Company claims up to twice the CPU and GPU performance of the original Tinker Board and Tinker Board S designs.

ASUS has officially announced the latest entries in its Tinker Board family of single-board computers, jumping to the Rockchip RK3399 for a major boost in single- and multithreaded performance over its predecessors: the Tinker Board 2 and Tinker Board 2S.

The original ASUS Tinker Board launched four years ago as a competitor to the Raspberry Pi 3 Model B. Borrowing the same overall layout, including the 40-pin general-purpose input/output (GPIO) header, the board was based on Rockchip's RK3288 Arm Cortex-A17 system-on-chip and boasted 2GB of RAM, gigabit Ethernet connectivity, four USB 2.0 ports, and on-board Wi-Fi and Bluetooth 4.0 radios.

A year later the board saw a refresh to the Tinker Board S, which added a 16GB eMMC storage option alongside the microSD card slot, enhanced I2S capabilities, a new power-on header, and low-voltage input detection on the micro-USB power input — though retained the same RK3288 chip. The Tinker Edge T, meanwhile, added a Google Edge Tensor Processing Unit (TPU) and moved to NXP's iMX 8M — but came at a considerable price premium. Finally, the Tinker Edge R launched with the Rockchip RK3399Pro and Rockchip's Neural Processing Unit (NPU) accelerator.

Now, the Tinker Board 2 and Tinker Board 2S, first spotted by Clubic, aim to sit somewhere between the Tinker Board S and the Tinker Edge R. In both cases, the original RK3288 has been replaced by an RK3399 offering two Arm Cortex-A72 cores at 2GHz and four Cortex-A53 cores at 1.5GHz and an Arm Mali-T8640 MP4 graphics processor running at 800MHz.

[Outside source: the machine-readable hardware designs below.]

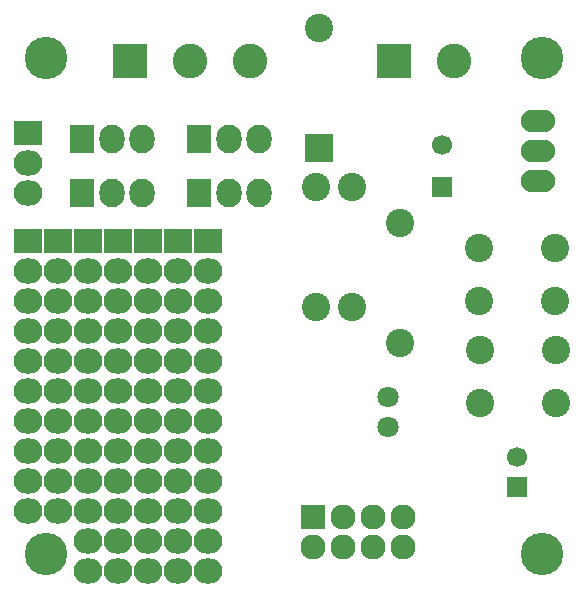
<source format=gbs>
G04 #@! TF.FileFunction,Soldermask,Bot*
%FSLAX46Y46*%
G04 Gerber Fmt 4.6, Leading zero omitted, Abs format (unit mm)*
G04 Created by KiCad (PCBNEW no-vcs-found-undefined) date Sat Nov 12 12:03:49 2016*
%MOMM*%
%LPD*%
G01*
G04 APERTURE LIST*
%ADD10C,0.100000*%
%ADD11R,2.127200X2.127200*%
%ADD12O,2.127200X2.127200*%
%ADD13R,2.432000X2.127200*%
%ADD14O,2.432000X2.127200*%
%ADD15C,3.600000*%
%ADD16R,1.700000X1.700000*%
%ADD17C,1.700000*%
%ADD18C,2.398980*%
%ADD19R,2.398980X2.398980*%
%ADD20R,2.940000X2.940000*%
%ADD21C,2.940000*%
%ADD22O,2.899360X1.901140*%
%ADD23O,2.127200X2.432000*%
%ADD24R,2.127200X2.432000*%
%ADD25C,1.797000*%
%ADD26C,2.400000*%
G04 APERTURE END LIST*
D10*
D11*
X26670000Y-42888000D03*
D12*
X26670000Y-45428000D03*
X29210000Y-42888000D03*
X29210000Y-45428000D03*
X31750000Y-42888000D03*
X31750000Y-45428000D03*
X34290000Y-42888000D03*
X34290000Y-45428000D03*
D13*
X15240000Y-19520000D03*
D14*
X15240000Y-22060000D03*
X15240000Y-24600000D03*
X15240000Y-27140000D03*
X15240000Y-29680000D03*
X15240000Y-32220000D03*
X15240000Y-34760000D03*
X15240000Y-37300000D03*
X15240000Y-39840000D03*
X15240000Y-42380000D03*
X15240000Y-44920000D03*
X15240000Y-47460000D03*
D13*
X12700000Y-19520000D03*
D14*
X12700000Y-22060000D03*
X12700000Y-24600000D03*
X12700000Y-27140000D03*
X12700000Y-29680000D03*
X12700000Y-32220000D03*
X12700000Y-34760000D03*
X12700000Y-37300000D03*
X12700000Y-39840000D03*
X12700000Y-42380000D03*
X12700000Y-44920000D03*
X12700000Y-47460000D03*
D13*
X10160000Y-19520000D03*
D14*
X10160000Y-22060000D03*
X10160000Y-24600000D03*
X10160000Y-27140000D03*
X10160000Y-29680000D03*
X10160000Y-32220000D03*
X10160000Y-34760000D03*
X10160000Y-37300000D03*
X10160000Y-39840000D03*
X10160000Y-42380000D03*
X10160000Y-44920000D03*
X10160000Y-47460000D03*
D13*
X7620000Y-19520000D03*
D14*
X7620000Y-22060000D03*
X7620000Y-24600000D03*
X7620000Y-27140000D03*
X7620000Y-29680000D03*
X7620000Y-32220000D03*
X7620000Y-34760000D03*
X7620000Y-37300000D03*
X7620000Y-39840000D03*
X7620000Y-42380000D03*
X7620000Y-44920000D03*
X7620000Y-47460000D03*
D13*
X5080000Y-19520000D03*
D14*
X5080000Y-22060000D03*
X5080000Y-24600000D03*
X5080000Y-27140000D03*
X5080000Y-29680000D03*
X5080000Y-32220000D03*
X5080000Y-34760000D03*
X5080000Y-37300000D03*
X5080000Y-39840000D03*
X5080000Y-42380000D03*
X17780000Y-47460000D03*
X17780000Y-44920000D03*
X17780000Y-42380000D03*
X17780000Y-39840000D03*
X17780000Y-37300000D03*
X17780000Y-34760000D03*
X17780000Y-32220000D03*
X17780000Y-29680000D03*
X17780000Y-27140000D03*
X17780000Y-24600000D03*
X17780000Y-22060000D03*
D13*
X17780000Y-19520000D03*
D14*
X2540000Y-42380000D03*
X2540000Y-39840000D03*
X2540000Y-37300000D03*
X2540000Y-34760000D03*
X2540000Y-32220000D03*
X2540000Y-29680000D03*
X2540000Y-27140000D03*
X2540000Y-24600000D03*
X2540000Y-22060000D03*
D13*
X2540000Y-19520000D03*
D15*
X46000000Y-4000000D03*
X4000000Y-4000000D03*
X4000000Y-46000000D03*
D16*
X43942000Y-40308000D03*
D17*
X43942000Y-37808000D03*
D18*
X27178000Y-1486000D03*
D19*
X27178000Y-11646000D03*
D20*
X33528000Y-4280000D03*
D21*
X38608000Y-4280000D03*
D20*
X11176000Y-4280000D03*
D21*
X16256000Y-4280000D03*
X21336000Y-4280000D03*
D13*
X2540000Y-10376000D03*
D14*
X2540000Y-12916000D03*
X2540000Y-15456000D03*
D18*
X26924000Y-25108000D03*
X26924000Y-14948000D03*
X29972000Y-25108000D03*
X29972000Y-14948000D03*
X34036000Y-17996000D03*
X34036000Y-28156000D03*
D22*
X45720000Y-11900000D03*
X45720000Y-9360000D03*
X45720000Y-14440000D03*
D15*
X46000000Y-46000000D03*
D17*
X37592000Y-11392000D03*
D16*
X37592000Y-14892000D03*
D23*
X22098000Y-10884000D03*
X19558000Y-10884000D03*
D24*
X17018000Y-10884000D03*
X17018000Y-15456000D03*
D23*
X19558000Y-15456000D03*
X22098000Y-15456000D03*
X12192000Y-10884000D03*
X9652000Y-10884000D03*
D24*
X7112000Y-10884000D03*
X7112000Y-15456000D03*
D23*
X9652000Y-15456000D03*
X12192000Y-15456000D03*
D25*
X33020000Y-32728000D03*
X33020000Y-35268000D03*
D26*
X40744000Y-33236000D03*
X40744000Y-28736000D03*
X47244000Y-33236000D03*
X47244000Y-28736000D03*
X40665400Y-24600000D03*
X40665400Y-20100000D03*
X47165400Y-24600000D03*
X47165400Y-20100000D03*
M02*

</source>
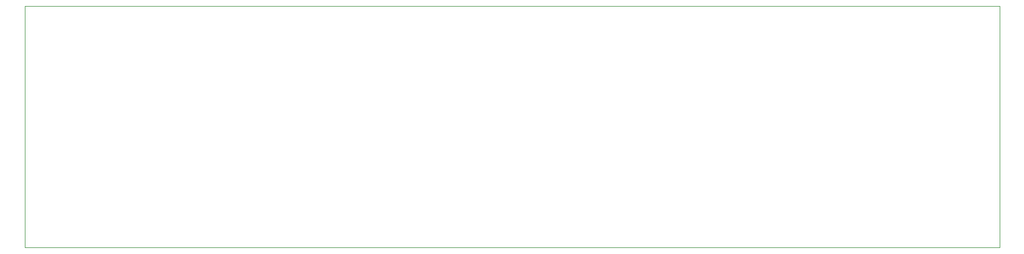
<source format=gm1>
%TF.GenerationSoftware,KiCad,Pcbnew,(6.0.7)*%
%TF.CreationDate,2022-08-24T20:04:41-04:00*%
%TF.ProjectId,chiller_interlock_aosense,6368696c-6c65-4725-9f69-6e7465726c6f,rev?*%
%TF.SameCoordinates,Original*%
%TF.FileFunction,Profile,NP*%
%FSLAX46Y46*%
G04 Gerber Fmt 4.6, Leading zero omitted, Abs format (unit mm)*
G04 Created by KiCad (PCBNEW (6.0.7)) date 2022-08-24 20:04:41*
%MOMM*%
%LPD*%
G01*
G04 APERTURE LIST*
%TA.AperFunction,Profile*%
%ADD10C,0.100000*%
%TD*%
G04 APERTURE END LIST*
D10*
X225044000Y-77724000D02*
X225044000Y-114808000D01*
X75692000Y-77724000D02*
X225044000Y-77724000D01*
X75692000Y-114808000D02*
X75692000Y-77724000D01*
X225044000Y-114808000D02*
X75692000Y-114808000D01*
M02*

</source>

Depending on model, the new boards come with 2GB of 4GB of LPDDR4 dual-channel RAM plus 16GB of eMMC flash storage on the Tinker Board 2S variant. There's a single HDMI 2.0 output with 4k60 support, a four-lane MIPI DSI connector, DisplayPort 1.2 connectivity via a new USB Type-C port, three USB 3.2 Gen. 1 ports, a MIPI CSI connector, Wi-Fi 5 2T2R and Bluetooth 5.0 on an M.2 module, a real-time clock battery header, the same 40-pin GPIO header as before, and a 12-19V DC jack for power input — pointing to a board which has become too power-hungry to be driven from a micro-USB port as before.

ASUS has confirmed that the board will come with Android 10 support, suggesting a planned release in the first quarter of next year, though has yet to offer a firm launch date and confirmed pricing. Interested parties can find out more on the official Tinker Board website.